In [1]:
import os
import numpy as np
import pandas as pd

In [2]:
from sklearn import model_selection, preprocessing, linear_model, naive_bayes, metrics, svm
from sklearn.feature_extraction.text import TfidfVectorizer, CountVectorizer
from sklearn import decomposition, ensemble

import xgboost, textblob, string
from keras.preprocessing import text, sequence
from keras import layers, models, optimizers

  from numpy.core.umath_tests import inner1d
  from ._conv import register_converters as _register_converters
Using TensorFlow backend.


In [41]:
currentdir = os.getcwd()
input_data = pd.read_csv(os.path.join(currentdir, r'ndsc-beginner\train.csv'))
input_data.head(5)

test = pd.read_csv(os.path.join(currentdir, r'ndsc-beginner\test.csv'))
test.head(5)

Unnamed: 0,itemid,title,image_path
0,370855998,flormar 7 white cream bb spf 30 40ml,beauty_image/1588591395c5a254bab84042005f2a9f.jpg
1,637234604,maybelline clear smooth all in one bb cream sp...,beauty_image/920985ed9587ea20f58686ea74e20f93.jpg
2,690282890,murah innisfree eco natural green tea bb cream...,beauty_image/90b40e5710f54352b243fcfb0f5d1d7f.jpg
3,930913462,loreal white perfect day cream spf 17 pa white...,beauty_image/289c668ef3d70e1d929d602d52d5d78a.jpg
4,1039280071,hada labo cc cream ultimate anti aging spf 35 ...,beauty_image/d5b3e652c5822d2306f4560488ec30c6.jpg


In [29]:
## Dataset preparation ###

# => cannot remove punctuations, stopwords (could remove words like 'make up'), numbers

train = input_data[['title', 'Category']]
print(train.shape)
train.head()

test_x = test['title']
print(test_x.shape)

(666615, 2)
(172402,)


0                 flormar 7 white cream bb spf 30 40ml
1    maybelline clear smooth all in one bb cream sp...
2    murah innisfree eco natural green tea bb cream...
3    loreal white perfect day cream spf 17 pa white...
4    hada labo cc cream ultimate anti aging spf 35 ...
Name: title, dtype: object

In [5]:
#Split training data to obtain validation data
train_x, valid_x, train_y, valid_y = model_selection.train_test_split(train['title'], train['Category'])
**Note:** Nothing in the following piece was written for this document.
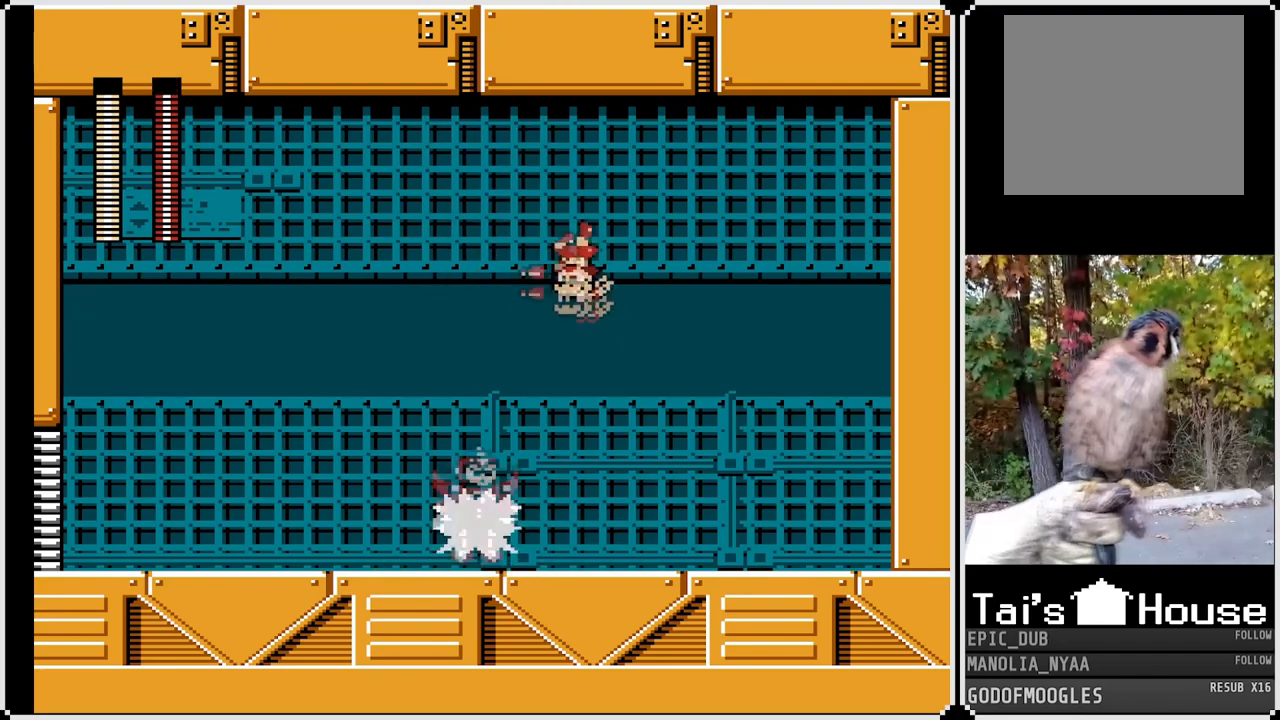
{"buttons": ["SQUARE", "DPAD_RIGHT"], "left_stick": "center", "right_stick": "center", "events": [[33, "SQUARE", "down"], [250, "DPAD_RIGHT", "down"]]}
# encoding/converting the text labels to int value (some funcs can only accept int values in sklearn)
encoder = preprocessing.LabelEncoder()
train_y = encoder.fit_transform(train_y)
valid_y = encoder.fit_transform(valid_y)

In [30]:
## Feature Engineering ##

# 1 Count Vector - matrix with rows=terms, cols=each document & cell=count of terms in each doucument
count_vect = CountVectorizer(analyzer='word', token_pattern=r'\w{1,}')
count_vect.fit(train['title'])

xtrain_count =  count_vect.transform(train_x)
xvalid_count =  count_vect.transform(valid_x)
xtest_count =  count_vect.transform(test_x)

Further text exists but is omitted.